Job: Please pull out every line in the items below that contains the string "points".

Data to process:

►

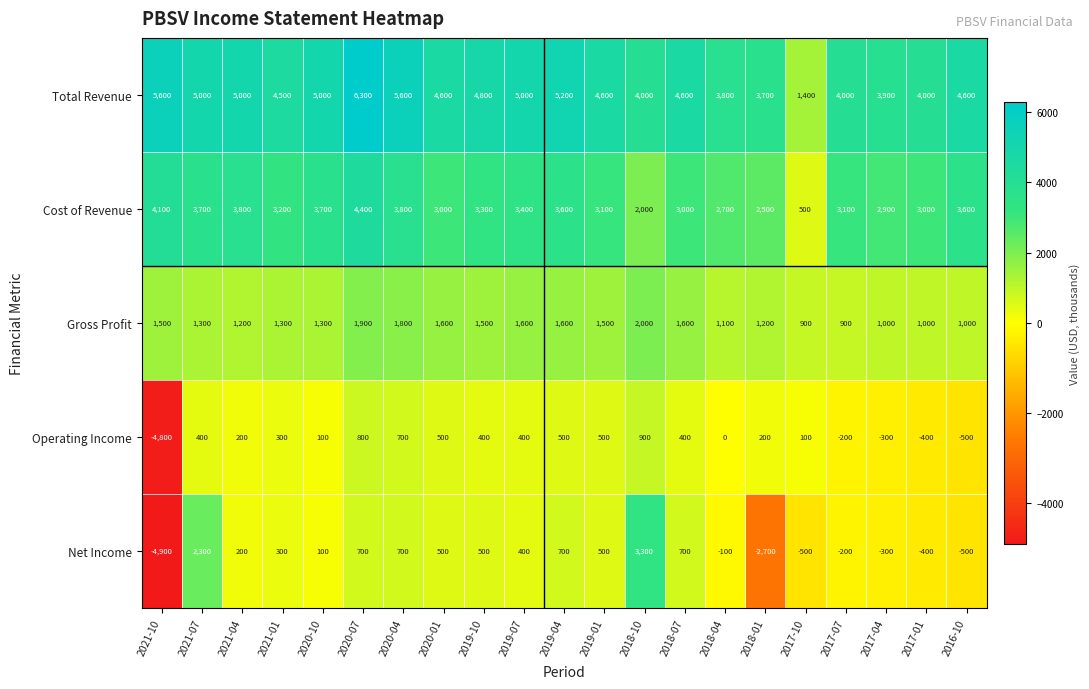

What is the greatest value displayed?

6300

◄
►

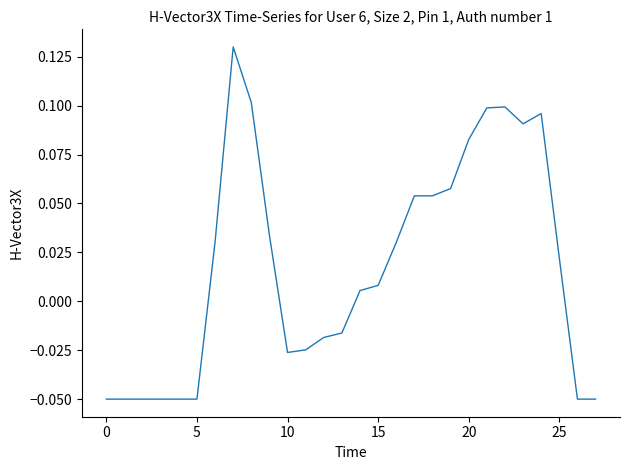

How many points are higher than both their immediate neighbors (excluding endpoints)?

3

◄
►

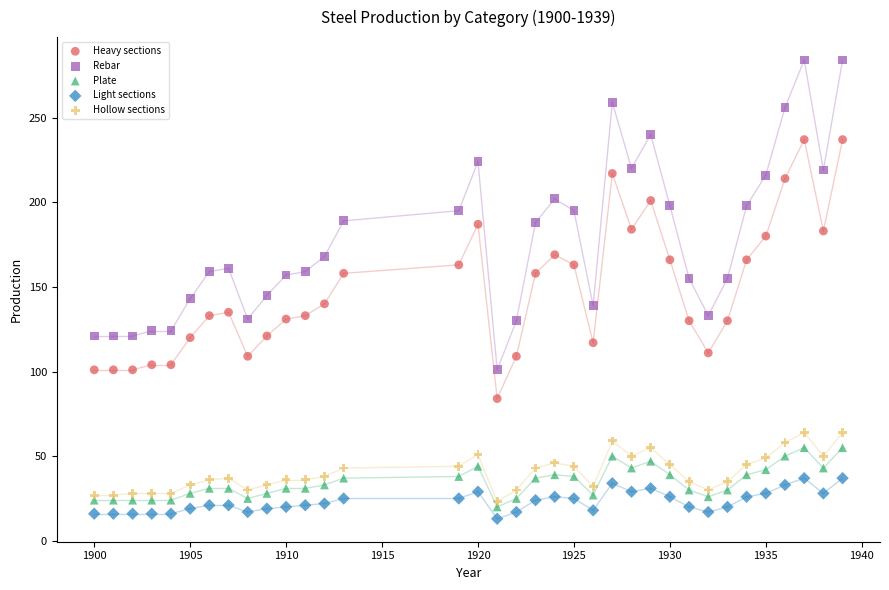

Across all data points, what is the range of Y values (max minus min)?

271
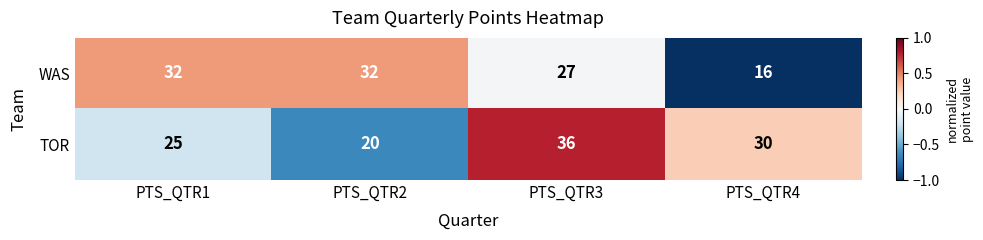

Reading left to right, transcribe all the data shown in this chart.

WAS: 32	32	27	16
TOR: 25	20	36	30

◄

Solution to this exercise:
How many points are higher than both their immediate neighbors (excluding endpoints)?
Across all data points, what is the range of Y values (max minus min)?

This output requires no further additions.